PASSAGE SHOWN
[Start of section]

[LLVMdev] MemoryBuffer

Thu Sep 24 18:07:14 PDT 2009

On Thu, Sep 24, 2009 at 5:38 PM, Gordon Henriksen
<gordonhenriksen at me.com> wrote:
> On 2009-09-24, at 18:56, OvermindDL1 wrote:
>
> Out of curiosity, what code in Clang is optimized by doing a
> pointer derefence then compare to 0, rather then just comparing two
> points directly?  Does not seem that efficient when laid out like that,
> which is why I am curious what code actually is helped by that pattern?
>
> Consider parsing an integer:
>
> // With NUL termination.
>
> while ('0' <= *p && *p <= '9')
> n = n * 10 + (*p - '0');
>
> // Without.
>
> while (p != e && '0' <= *p && *p <= '9')

[End of section]

EXERCISE GOAL
Copy the MemoryBuffer mailing list post above word for word, keeping every line, quote mark and symbol unchanged.

DATA

[Start of section]

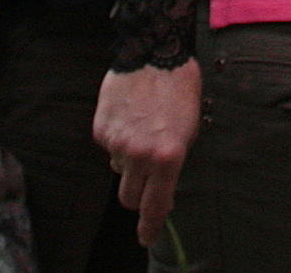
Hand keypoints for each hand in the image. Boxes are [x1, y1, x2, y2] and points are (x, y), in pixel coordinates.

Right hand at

[End of section]

RESPONSE
[LLVMdev] MemoryBuffer

Thu Sep 24 18:07:14 PDT 2009

On Thu, Sep 24, 2009 at 5:38 PM, Gordon Henriksen
<gordonhenriksen at me.com> wrote:
> On 2009-09-24, at 18:56, OvermindDL1 wrote:
>
> Out of curiosity, what code in Clang is optimized by doing a
> pointer derefence then compare to 0, rather then just comparing two
> points directly?  Does not seem that efficient when laid out like that,
> which is why I am curious what code actually is helped by that pattern?
>
> Consider parsing an integer:
>
> // With NUL termination.
>
> while ('0' <= *p && *p <= '9')
> n = n * 10 + (*p - '0');
>
> // Without.
>
> while (p != e && '0' <= *p && *p <= '9')